The researchers used two methods to confirm that a cluster is associated with ASD. One was to compare the mRNA-miRNA levels in that cluster in mice that carry the gene associated with ASD to the levels in healthy mice. The other was to observe significant overlap between the miRNAs and mRNAs in that cluster and those that previous studies of adult humans have shown to be involved in ASD. “We can quantify the difference in the miRNA expression and the mRNA-miRNA interactions in healthy and unhealthy brains,” Golkaram said.

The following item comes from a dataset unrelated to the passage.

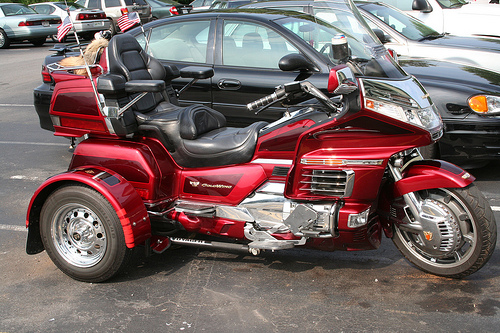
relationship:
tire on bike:
[39, 183, 127, 281] [23, 36, 498, 284]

Finally, he added, “Heterogeneity of cell types is critical to an organism’s ability to survive and thrive, and regulating it is the key. If we want to look at different diseases having prenatal origins and understand what causes them, it’s important to have a mechanistic understanding of the mRNA-miRNA interactions. This study tells us that the imbalance between cell types during early development can lead to this disease, and also that this imbalance results from these two modes — mRNA and miRNA — not being correctly aligned.”
The research team at UC Santa Barbara also included Linda R. Petzold, a professor in the departments of computer science and of mechanical engineering; Hongjun R. Zhou (co-first author) and Kylie Huch, both in the Department of Molecular, Cellular and Developmental Biology; and Neha Rani (co-first author), a former postdoctoral fellow in the Kosik lab now at the Indian Institute of Technology in Kanpur, India. Co-first author Tomasz J. Nowakowski is based at UC San Francisco.